Forget The Sopranos; Will Dustin Diamond Get Whacked on Celebrity Fit Club?

I've been driving around L.A. all day running errands and all anyone can talk about on the radio (and off) is that confounding ending to The Sopranos! I'll admit I did watch it even thought I know very little about the show. We didn't get HBO until recently so during Sunday night's alloted half hour of channel-changing I decided to tune into this historic finale.

Even though I have a vague sense of what everyone was doing (how can you not after all the media exposure over the years) I had little investment in the characters. Truth be told, I HATE mafia stories. The Godfather (esp. Part II, of course) was engaging. I tolerated Goodfellas (mostly for those gorgeous "I Am Cuba" camera moves) but by Casino I had had enough goombas to last a lifetime.

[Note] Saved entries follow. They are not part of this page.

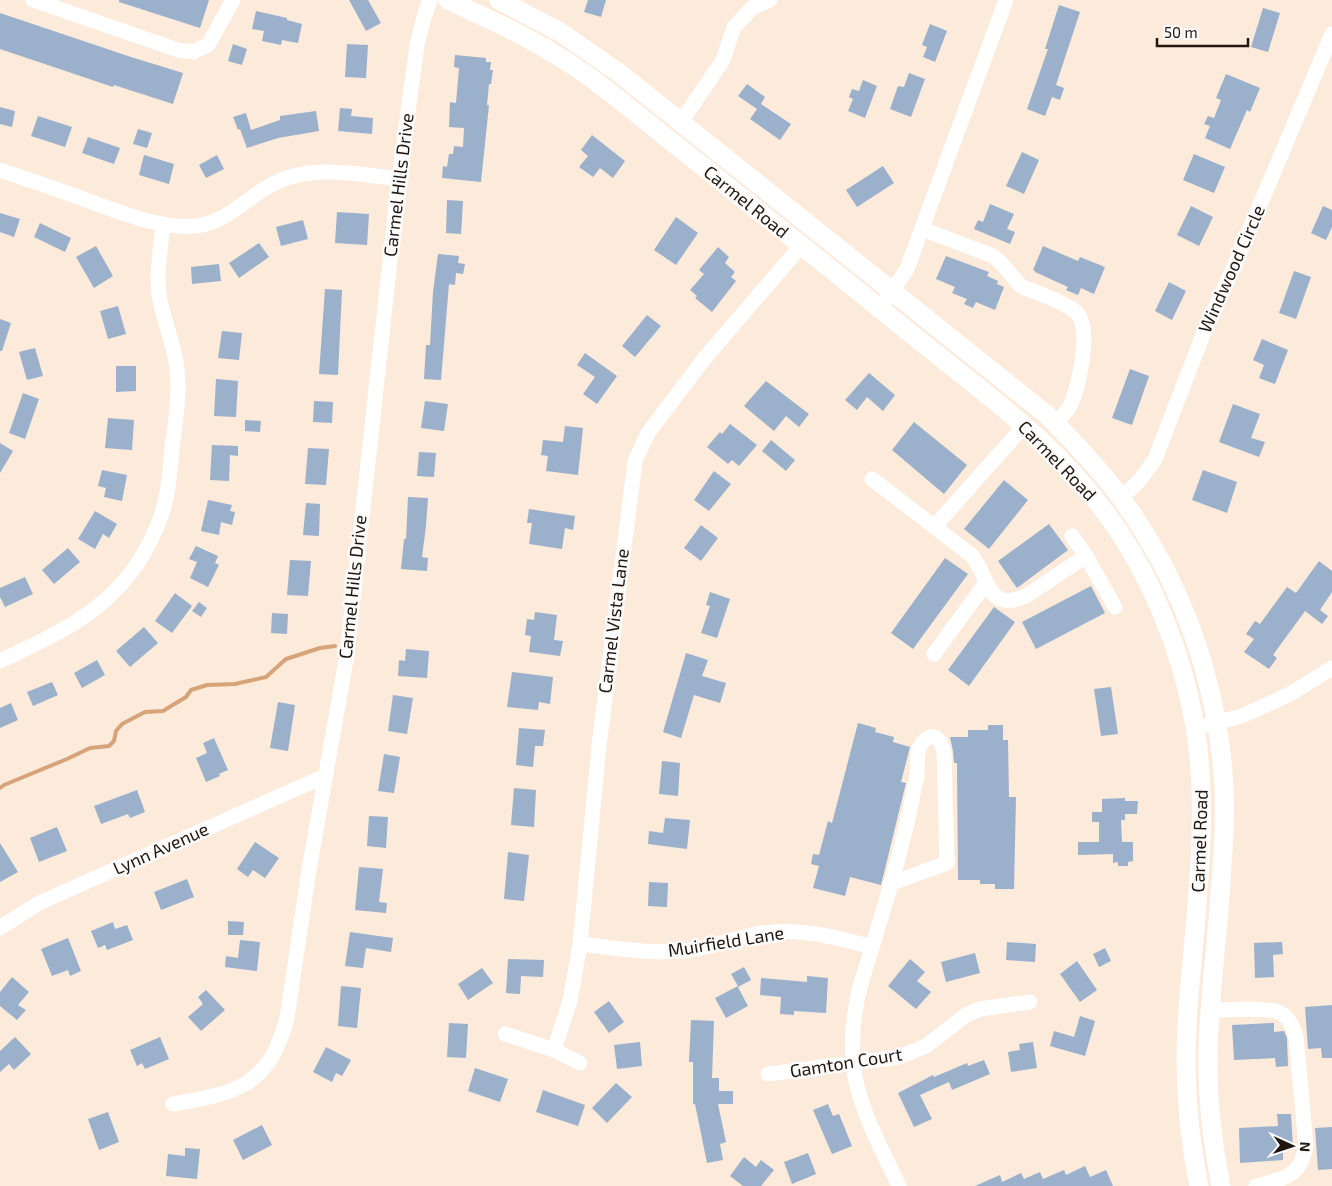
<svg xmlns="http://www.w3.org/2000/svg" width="1332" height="1186" viewBox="0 0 1332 1186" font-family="'Exo 2',sans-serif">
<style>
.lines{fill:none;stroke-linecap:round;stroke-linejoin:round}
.stream{stroke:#d7a479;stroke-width:4}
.building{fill:#9ab0cb}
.minor{stroke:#fff;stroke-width:15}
.major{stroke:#fff;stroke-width:19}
.labels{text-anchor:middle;stroke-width:5;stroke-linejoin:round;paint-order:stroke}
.street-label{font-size:18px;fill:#21170e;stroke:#fbfbfb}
</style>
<rect width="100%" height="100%" fill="#fceadb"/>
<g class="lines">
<path class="stream" d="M0 788 4 785 67 759 90 748 109 746 114 741 116 731 122 724 145 712 163 711 186 697 191 690 207 685 235 684 266 677 286 659 320 648 335 646"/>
</g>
<path class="building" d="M119 0H209L200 28 119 2Z
M349 0H368L381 23 366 31Z
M588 0H606L601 17 584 12Z
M1059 5 1080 12 1056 85 1064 88 1060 100 1052 97 1045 116 1027 109 1048 49H1045Z
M1263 8 1280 13 1268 52 1251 47Z
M256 11 287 18V20L302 24 298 43 282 40 281 45 262 41 264 31 252 29Z
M0 13 131 57 183 73 173 104 114 85 113 87 0 49Z
M930 24 947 31 935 62 923 57 927 47 922 45Z
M233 44 247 49 242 65 228 61Z
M347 44 368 45 366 78 345 77Z
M455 55 486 58V62H491L490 70H493L491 84H489L487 105H489L481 182 442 178 443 166 447 167 449 154H453L454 146 463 147 464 128 449 127 450 102 456 103 459 68 454 67Z
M909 73 925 79 911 117 890 109 898 86 904 87Z
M1226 74 1260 88 1250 112 1247 110 1230 149 1205 138 1210 126 1204 124 1208 116 1214 118 1221 100 1216 98Z
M863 80 877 86 865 118 848 111 853 99 849 97 852 89 859 91Z
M747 84 765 97 761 104 791 124 780 140 750 119 757 109 738 96Z
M0 107 15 111 12 127 0 124Z
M340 108 352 109 351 116 373 118 372 134 338 131Z
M316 111 319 131 278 138 247 148 240 129 238 130 233 117 246 113 251 130 280 120V116Z
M38 116 72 127 65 147 31 136Z
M138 129 152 133 147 148 133 144Z
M592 135 625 161 613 178 600 168 593 177 579 167 588 156 581 150Z
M88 137 120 148 114 164 82 153Z
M1022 152 1039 160 1024 194 1006 186Z
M1194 154 1225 167 1214 193 1183 180Z
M144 155 174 164 169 184 139 175Z
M217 155 224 169 206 178 199 165Z
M883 166 894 183 857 207 846 190Z
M447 200 463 201 461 234 446 233Z
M990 204 1014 214 1007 229 1015 232 1010 244 974 229 978 220 983 222Z
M1191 206 1213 217 1199 246 1177 235Z
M1323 206 1332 210V227L1326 240 1311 233Z
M337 212 369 214 367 245 335 243Z
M0 213 20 219 14 237 0 232Z
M676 217 698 233 676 265 654 250Z
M303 220 308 239 281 246 276 227Z
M40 223 71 238 65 252 34 237Z
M259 243 269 257 239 278 229 263Z
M96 246 113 276 94 288 76 257Z
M1043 246 1078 261 1080 257 1105 267 1094 294 1081 288 1078 295 1066 290 1068 287 1035 272V271L1033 270Z
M718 247 729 257 725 263 735 272 731 277 736 281 712 312 695 298 697 296 690 290 704 274 699 270Z
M438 254 459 256 458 263 465 264 463 274 456 273 455 285 449 284 441 380 424 379 426 345H430L433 292Z
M946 256 989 272 987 276 998 281 997 284 1004 287 995 310 976 302 973 308 964 304 967 299 952 293 955 287 936 279Z
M219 264 221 281 192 284 191 267Z
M1294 271 1311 277 1296 319 1279 313Z
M1169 282 1186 291 1172 320 1155 311Z
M325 289 342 290 338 375 319 374Z
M118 306 126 334 108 339 100 311Z
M647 315 661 326 635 357 622 346Z
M0 319 11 323 2 351H0Z
M222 331 242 333 239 360 218 358Z
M1262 339 1288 350 1275 384 1259 378 1264 365 1253 360Z
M35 348 43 376 27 380 19 352Z
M585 353 617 376 597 404 583 394 595 377 577 365Z
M116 366H136V391L116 392Z
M1130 369 1149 376 1132 425 1112 418Z
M869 373 895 395 883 411 867 397 857 410 845 400Z
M216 379 238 381 236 417 214 416Z
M766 381 809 414 799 427 786 416 774 431 744 406Z
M23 393 39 399 25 439 9 433Z
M314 401 333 402 332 423 313 422Z
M425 401 448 404 444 431 421 428Z
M1233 404 1260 414 1251 438 1265 442 1259 457 1219 442Z
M108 418 134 420 132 450 105 448Z
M245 420 261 421 260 432 245 431Z
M914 422 967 465 944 494 892 450Z
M730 424 757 445 739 466 732 460 728 464 707 447 720 432 722 434Z
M565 426 583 428 578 475 546 471 548 456 541 455 543 440 563 442Z
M771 440 795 460 786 471 762 451Z
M0 443 13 451 0 473Z
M212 445 238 446V456L230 455 229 481 210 480Z
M308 448 329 449 326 485 305 484Z
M419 452 436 453 434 477 417 476Z
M102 470 127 475 122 501 104 497 106 488 98 486Z
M1203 470 1237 482 1227 513 1192 500Z
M714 471 731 484 709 511 694 500Z
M1004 480 1028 500 989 549 964 529Z
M408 497 428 498 426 526 422 557 428 558 427 571 401 569 404 539H406Z
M208 500 232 505 230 511 235 512 232 525 221 522 219 535 201 531Z
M306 503 320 504 319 536 303 535Z
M529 509 575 516 573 530 565 528 562 549 529 544 532 523H527Z
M95 511 117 524 109 538 103 534 95 549 78 539Z
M1049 524 1068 550 1017 588 998 561Z
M701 525 718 538 701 561 684 548Z
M196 546 218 556 215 563 219 565 208 587 190 578 197 562 189 559Z
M68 548 80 562 54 584 42 570Z
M945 558 968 574 913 649 891 633Z
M290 560 311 561 308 596 287 595Z
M1319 561 1332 571V592L1320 610 1328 616 1322 624 1305 611 1273 655 1277 658 1269 669 1244 652 1254 639 1246 634 1255 621 1260 624 1287 587 1296 593Z
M25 577 33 594 5 607 0 597V588Z
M1091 586 1105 613 1036 649 1022 622Z
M710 592 730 599 717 638 701 633 710 606 706 605Z
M175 593 192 606 172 633 155 621Z
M199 602 207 608 201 617 192 611Z
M994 607 1015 622 969 686 948 670Z
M535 612 557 615 554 640 563 641 560 656 529 652 531 636 525 635 527 619 534 620Z
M272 613 288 614 287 634 271 633Z
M144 627 158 643 130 667 116 651Z
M406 649 429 651 427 678 398 676 399 660 405 661Z
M686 653 708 660 702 676 726 683 720 703 694 695 681 738 663 732Z
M97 660 105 675 82 688 74 673Z
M512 672 553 677 550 704 539 702 538 710 507 707Z
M52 682 58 695 33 706 27 692Z
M1111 687 1118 734 1101 736 1094 689Z
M393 695 413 698 407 734 388 731Z
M278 702 295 705 288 751 270 748Z
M11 703 18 720 0 728V708Z
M858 723 876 728 875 732 894 737 893 742 910 747 901 782 906 783 881 885 850 877 845 896 813 888 819 866 811 864 813 854 819 855 828 821 832 823Z
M988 725H1003V740H1008L1009 797H1016L1014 889H995V884H980V880H958L957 763H954L953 751 950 737H968V730H988Z
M519 728 545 730 543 746H535L533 767 516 765Z
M214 738 228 770 219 774 220 776 206 782 196 758 207 753 203 743Z
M384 754 400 757 394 793 378 791Z
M662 761 680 763 678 796 659 794Z
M514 788 536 790 534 827 511 825Z
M137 790 145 812 130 818 128 814 101 824 94 806Z
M1125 798V801H1138L1137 814H1125V820H1121L1122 842H1133V861L1128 862V866H1118V862L1113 863V854L1078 855V842H1099V822H1092V812H1102V799Z
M369 816 388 817 386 848 367 846Z
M665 818 690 820 687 849 648 844 649 831 663 833Z
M57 827 67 851 39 862 30 838Z
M255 842 279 858 265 878 253 870 248 877 237 869Z
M0 843 18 872 0 882Z
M508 852 529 855 524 901 504 899Z
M359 867 383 869 379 902 387 903 386 913 355 910Z
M187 879 194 897 161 910 154 892Z
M649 882 668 883 667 907 648 906Z
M228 921 244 922 243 935H228Z
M113 922 115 929 127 925 133 940 107 950 105 945 98 948 91 931Z
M350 932 393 938 391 952 366 948 363 968 345 966Z
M68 938 81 971 70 976 68 970 52 976 41 949Z
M240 940 260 942 257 971 225 967 226 956 238 958Z
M1007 942 1036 944 1035 962 1006 960Z
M1282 942 1283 954 1273 955 1274 977 1255 978 1254 943Z
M1105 948 1111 961 1099 967 1093 954Z
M975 953 980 973 946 982 941 962Z
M508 959 544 960 543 977 521 976 520 994 506 993Z
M910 959 925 972 917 981 931 992 916 1009 888 986Z
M1077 961 1097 990 1080 1002 1060 974Z
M744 967 751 980 738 987 748 1006 726 1018 715 998 738 986 731 974Z
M482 968 493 983 468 1000 458 984Z
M807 976 828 978 826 1013 794 1011V1015L780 1014 781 997 760 995 761 978 807 982Z
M12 977 29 992 18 1005 26 1010 17 1020 0 1006V992Z
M341 986 361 988 357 1028 338 1026Z
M206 990 225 1010 201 1031 188 1017 203 1004 198 997Z
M609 1001 624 1022 609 1033 594 1012Z
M1332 1005V1058H1322L1321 1048 1308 1049 1305 1007Z
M1080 1016 1095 1021 1085 1056 1050 1046 1054 1031 1074 1037Z
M691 1020 714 1021 712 1078H719V1091H733V1104H718L726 1142 720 1144 723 1160 707 1163 695 1104H693V1062H689Z
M449 1023 468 1024 466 1058 447 1057Z
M1274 1023V1032L1284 1031 1287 1038 1288 1066 1276 1067 1275 1058 1234 1060 1232 1025Z
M15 1037 31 1054 14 1070 9 1064 0 1072V1051Z
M160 1037 169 1059 145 1069 142 1063 137 1066 130 1050Z
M640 1042 642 1066 617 1069 614 1045Z
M1033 1042 1037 1068 1011 1072 1008 1052 1020 1050 1019 1044Z
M326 1047 351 1060 342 1076 336 1073 332 1082 313 1072Z
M984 1060 990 1074 952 1090 949 1082 920 1095 932 1119 914 1127 898 1093 933 1075 934 1077 967 1063 968 1066Z
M475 1068 508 1079 500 1102 468 1091Z
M616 1083 632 1097 607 1123 592 1108Z
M543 1090 585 1105 578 1126 536 1112Z
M828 1104 833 1116 839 1114 852 1146 832 1154 813 1110Z
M108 1112 119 1142 99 1150 88 1119Z
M1277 1114H1291L1293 1147H1283V1160L1240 1163 1239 1128 1278 1126Z
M262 1125 272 1145 243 1160 233 1140Z
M1332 1127V1169L1318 1170 1315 1128Z
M185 1148 200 1149 197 1179 166 1176 168 1154 185 1156Z
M808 1153 816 1174 792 1184 784 1162Z
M744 1157 756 1167 761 1160 774 1170 761 1186H743L730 1176Z
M1085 1166 1090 1177 1106 1170 1113 1186H975L1000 1175 1002 1182 1021 1173 1024 1179 1040 1172 1043 1179 1064 1170 1066 1175Z"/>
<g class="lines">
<path class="minor" d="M33 0 178 50 193 52 208 45 233 0
M681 122 723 60 734 27 753 7 770 0
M0 170C32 181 65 192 97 204 129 215 161 229 196 226 225 223 245 200 269 186 309 163 355 174 399 179
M922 229 991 255C1005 263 1010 276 1022 287 1036 292 1067 303 1077 313 1092 328 1079 388 1070 406 1067 412 1060 418 1055 423
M880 309 907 269 1006 0
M872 479 971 555C989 574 985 614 1026 596L1086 556
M1121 498 1140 480 1155 459 1206 327 1233 269 1332 34
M934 527 1025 425
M1072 536 1086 556 1115 607
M934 654 985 584
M0 661C76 626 134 597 162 513 169 492 170 470 172 449 175 423 180 396 177 370 175 345 164 323 160 300 155 275 161 249 163 224
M1195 728 1242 716 1290 694 1332 668
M890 884 947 863 944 753C942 743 936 730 925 740 915 748 918 764 917 776 916 782 914 789 913 795 900 860 879 924 860 987 852 1020 849 1054 857 1086 866 1121 884 1154 899 1186
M0 928 39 903 325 776
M580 944C616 948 653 955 690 950 711 947 731 940 752 935 794 926 832 936 872 947
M1210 1010C1225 1010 1266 1007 1278 1012 1289 1016 1293 1027 1296 1037L1306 1146C1301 1177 1283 1179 1256 1186
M505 1034 554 1050 580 1063
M554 1050 570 1001 580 944 599 746 635 461 648 433 704 359 801 246
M768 1074 899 1057 926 1046 966 1015 980 1009 1030 1002
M173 1104C236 1093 269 1087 287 1018L309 870 347 654 399 179 417 45 424 17 430 0"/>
<path class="major" d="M448 0C486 18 523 34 558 56 602 83 641 118 681 149 743 199 805 249 867 298 901 326 935 353 969 380 1018 419 1065 458 1102 508 1149 569 1182 650 1195 726 1211 826 1193 925 1187 1025 1184 1079 1188 1133 1199 1186
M499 0 560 32 618 72 1047 415C1073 441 1099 468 1121 498 1176 573 1210 661 1221 753 1226 790 1225 828 1222 865 1219 927 1210 988 1208 1050 1207 1096 1212 1141 1221 1186"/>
</g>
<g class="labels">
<g class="street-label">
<text transform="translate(399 185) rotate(-83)" y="6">Carmel Hills Drive</text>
<text transform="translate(746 202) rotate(39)" y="6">Carmel Road</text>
<text transform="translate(1232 269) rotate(-66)" y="6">Windwood Circle</text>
<text transform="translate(1057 461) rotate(46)" y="6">Carmel Road</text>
<text transform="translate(353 587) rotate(-84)" y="6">Carmel Hills Drive</text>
<text transform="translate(614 621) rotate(-83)" y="6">Carmel Vista Lane</text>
<text transform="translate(1200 841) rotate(-88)" y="6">Carmel Road</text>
<text transform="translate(161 849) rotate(-24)" y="6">Lynn Avenue</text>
<text transform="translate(726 942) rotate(-9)" y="6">Muirfield Lane</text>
<text transform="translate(846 1063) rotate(-9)" y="6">Gamton Court</text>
</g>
</g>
<g transform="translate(1292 1146) rotate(93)" stroke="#fbfbfb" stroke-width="4" paint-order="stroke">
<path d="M0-4L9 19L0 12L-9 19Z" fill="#21170e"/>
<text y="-8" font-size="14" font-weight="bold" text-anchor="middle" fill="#21170e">N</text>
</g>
<path d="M1157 38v8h91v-8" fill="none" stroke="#21170e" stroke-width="2.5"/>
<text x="1164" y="38" font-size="15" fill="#21170e" stroke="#fbfbfb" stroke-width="4" paint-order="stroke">50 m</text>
</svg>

Seems to me Tony was wacked. Or not.

But what I REALLY want to know is when is Harvey gonna whack that punk Dustin Diamond? At least give him a good pummelling! I became addicted to VH1's Celebrity Fit Club when Chastity Bono appeared a few seasons back. And while I initially thought the whole thing was humiliating for all concerned -- even those of us watching it -- I always manage to find someone to root for. (This year we love Da Brat -- we were in Glitter together! -- and admire Marcia Brady aka Maureen "Mo" McCormick for all she's had to go through! And how she's managed to lose all that weight! GO MO!!!!)

It's obvious that each year the producers insist on hiring one completely unrecovered idiot/trouble maker/drama queen (Jeff Conway's run-in with Dr. Drew was one of our favorite CFC moments). But this Dustin/Screech character is quite beyond hope! Don't we all want to KILL HIM???

Maybe some of the other celebrity fit clubbers should club him to death with that alleged Dirk Diggler dick he allegedly possesses? What will happen on the finale? Tune in next Sunday for the nail-biting conclusion! Maybe Journey will be playing!